All too often, these stereotypes lead both genders into behaviours that are risky for themselves and others. The ultimate goal of encouraging youth to look at how media messages affect our beliefs and attitudes around sexuality and relationships is that, instead of acting based on assumptions, youth are able to make informed decisions from a place of respect, caring, trust, and communication.

Media Literacy
Media literacy is one tool that can increase teens' ability to make choices that take care of their health. Media literacy is about having the skills to think critically about the messages the media wants to transmit. Instead of passively consuming media, it involves taking an active role in one's consumption by being able to access, analyze, evaluate, and create media. It builds upon people's understanding of the role of media in society, their ability to critically explore the messages they encounter, and expressing themselves in relation to these messages. As Project Respect says: "Think about it. Question it. Don't just buy into the pressure from media to conform.
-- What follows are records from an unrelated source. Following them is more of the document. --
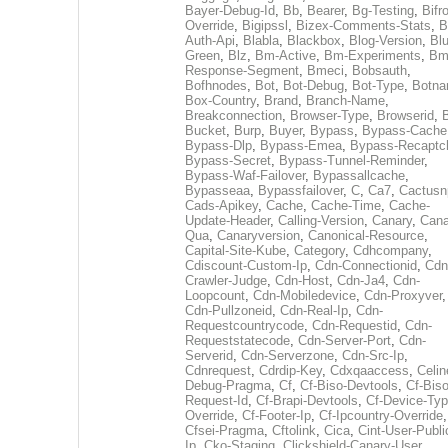
Bayer-Debug-Id
,
Bb
,
Bearer
,
Bg-Testing
,
Bifr
Override
,
Bigipssl
,
Bizex-Comments-Stats
,
B
Auth-Api
,
Blabla
,
Blackbox
,
Blog-Version
,
Blu
Green
,
Blz
,
Bm-Active
,
Bm-Experiments
,
Bm
Response-Segment
,
Bmeci
,
Bobsauth
,
Bofhnodes
,
Bot
,
Bot-Debug
,
Bot-Type
,
Botn
Box-Country
,
Brand
,
Branch-Name
,
Breakconnection
,
Browser-Type
,
Browserid
,
Bucket
,
Burp
,
Buyer
,
Bypass
,
Bypass-Cache
Bypass-Dlp
,
Bypass-Emea
,
Bypass-Recaptc
Bypass-Secret
,
Bypass-Tunnel-Reminder
,
Bypass-Waf-Failover
,
Bypassallcache
,
Bypasseaa
,
Bypassfailover
,
C
,
Ca7
,
Cactusn
Cads-Apikey
,
Cache
,
Cache-Time
,
Cache-
Update-Header
,
Calling-Version
,
Canary
,
Cana
Qua
,
Canaryversion
,
Canonical-Resource
,
Capital-Site-Kube
,
Category
,
Cdhcompany
,
Cdiscount-Custom-Ip
,
Cdn-Connectionid
,
Cdn
Crawler-Judge
,
Cdn-Host
,
Cdn-Ja4
,
Cdn-
Loopcount
,
Cdn-Mobiledevice
,
Cdn-Proxyver
,
Cdn-Pullzoneid
,
Cdn-Real-Ip
,
Cdn-
Requestcountrycode
,
Cdn-Requestid
,
Cdn-
Requeststatecode
,
Cdn-Server-Port
,
Cdn-
Serverid
,
Cdn-Serverzone
,
Cdn-Src-Ip
,
Cdnrequest
,
Cdrdip-Key
,
Cdxqaaccess
,
Celin
Debug-Pragma
,
Cf
,
Cf-Biso-Devtools
,
Cf-Biso
Request-Id
,
Cf-Brapi-Devtools
,
Cf-Device-Typ
Override
,
Cf-Footer-Ip
,
Cf-Ipcountry-Override
,
Cfsei-Pragma
,
Cftolink
,
Cica
,
Cint-User-Publi
Ip
,
Cko-Staging
,
Clickshield-Canary-User
,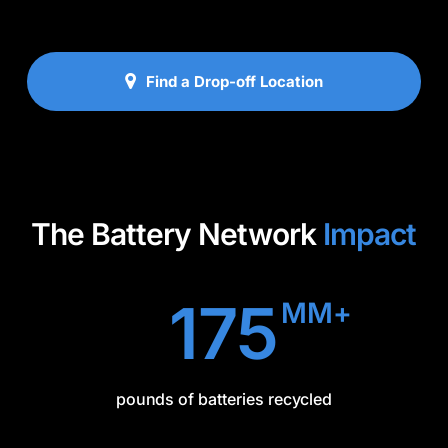
Find a Drop-off Location
The Battery Network
Impact
175
MM+
pounds of batteries recycled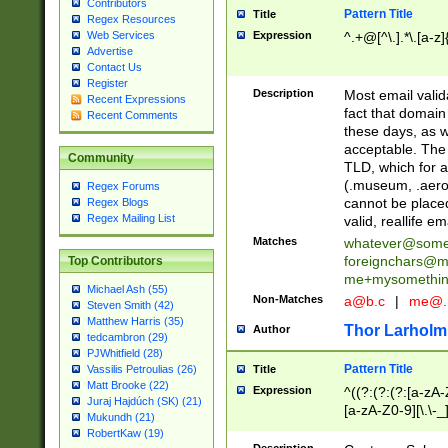
Contributors
Pattern Title
Title
Regex Resources
Web Services
Expression
^.+@[^\.].*\.[a-z]
Advertise
Contact Us
Register
Description
Most email valid
Recent Expressions
fact that domain
Recent Comments
these days, as w
acceptable. The 
Community
TLD, which for a
(.museum, .aero, 
Regex Forums
cannot be placed
Regex Blogs
Regex Mailing List
valid, reallife em
Matches
whatever@som
foreignchars@m
Top Contributors
me+mysomethi
Michael Ash (55)
Non-Matches
a@b.c
|
me@.
Steven Smith (42)
Matthew Harris (35)
Thor Larholm
Author
tedcambron (29)
PJWhitfield (28)
Pattern Title
Vassilis Petroulias (26)
Title
Matt Brooke (22)
Expression
^((?:(?:(?:[a-zA-
Juraj Hajdúch (SK) (21)
[a-zA-Z0-9][\.\-_
Mukundh (21)
RobertKaw (19)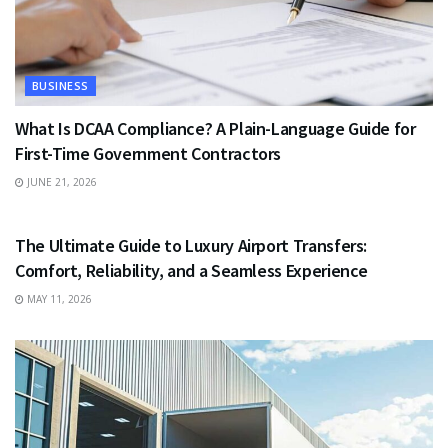
BUSINESS
What Is DCAA Compliance? A Plain-Language Guide for
First-Time Government Contractors
JUNE 21, 2026
TRAVEL
The Ultimate Guide to Luxury Airport Transfers:
Comfort, Reliability, and a Seamless Experience
MAY 11, 2026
Create your own meaning and ideas."

What's Media Literacy About?
The Key Concepts of Media Literacy as defined by the Jesuit Communication Project are as follows:

  • All media are constructions. This is arguably the most important concept. The media do not simply reflect external reality. Rather, they present carefully crafted constructions that reflect many decisions and are the result of many determining factors. Media Literacy works towards deconstructing these constructions (taking them apart to show how they are made).
  • The media constructs versions of reality. The media is responsible for the majority of observations and experiences from which we build up our personal understandings of the world and how it works. Much of our view of reality is based on media messages that have been pre-constructed and have attitudes, interpretations, and conclusions already built in. Thus the media, to a great extent, gives us our sense of reality.
  • Audiences negotiate meaning in media. If the media provides us with much of the material upon which we build our picture of reality, each of us finds or "negotiates" meaning according to individual factors: personal needs and anxieties, the pleasures or troubles of the day, racial and sexual attitudes, family and cultural background, moral standpoint, and so forth.
  • Media messages have commercial implications. Media literacy aims to encourage awareness of how the media is influenced by commercial considerations, and how [media messages] impinge on content, technique, and distribution." Most media production is a business, and as such, must make a profit. Questions of ownership and control are central: a relatively small number of individuals control what we watch, read, and hear in the media.
  • Media messages contain ideological and value messages. All media products are advertising in some sense, proclaiming values and ways of life. The mainstream media conveys, explicitly or implicitly, ideological messages about issues such as the nature of the good life, the virtue of consumerism, the role of women, the acceptance of authority, and unquestioning patriotism.
  • Media messages contain social and political implications. The media has great influence in politics and in forming social change. Television can greatly influence the election of a national leader on the basis of image. The media involves us in concerns such as civil rights issues, famines in Africa, and the AIDS epidemic. The media gives us an intimate sense of national issues and global concerns so that we have become McLuhan's Global Village.
  • Form and content are closely related in media messages. As Marshall McLuhan noted, each medium has its own grammar and codifies reality in its own particular way. Different media will report the same event, but create different impressions and messages.
  • Each medium has a unique aesthetic form. Just as we notice the pleasing rhythms of certain pieces of poetry or prose, so ought we be able to enjoy the pleasing forms and effects of the different media.